### Task requirements
Across all the entries below, how many lines contain the string "LUGLIO"? The number by itself is the answer.

+---+

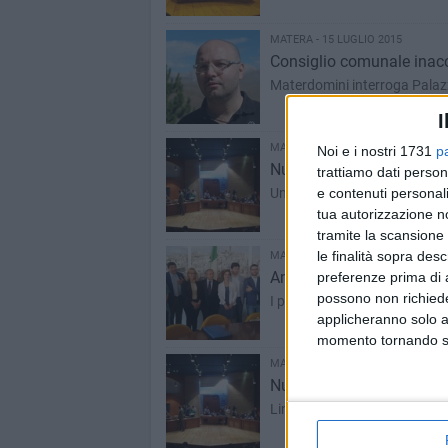
MATERA - 15 LUGLIO 2015
Consiglio comunale inacce
Materdomini interroga Palazz
I
MATERA - 14 LUGLIO 2015
Noi e i nostri 1731
p
Nuova giunta, le reazioni 
trattiamo dati person
Unanime il parere negativo de
e contenuti personali
tua autorizzazione no
tramite la scansione 
le finalità sopra des
MATERA - 13 LUGLIO 2015
Amministrazione De Ruggi
preferenze prima di 
possono non richieder
I profili della nuova giunta co
applicheranno solo a
momento tornando su 
MATERA - 13 LUGLIO 2015
Nuovo consiglio comunale
Linee programmatiche e giun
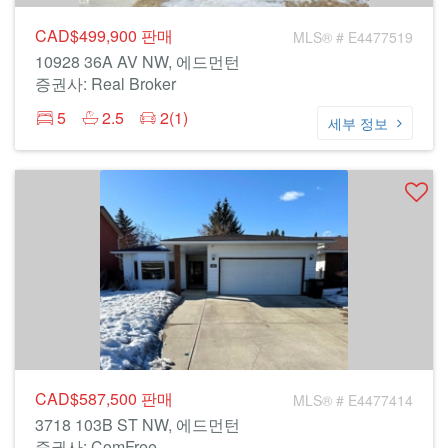
CAD$499,900
판매
MLS® # E4477519
10928 36A AV NW, 에드먼턴
증권사: Real Broker
5
2.5
2(1)
세부 정보
CAD$587,500
판매
MLS® # E4477414
3718 103B ST NW, 에드먼턴
증권사: ComFree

+---+

### Response below
4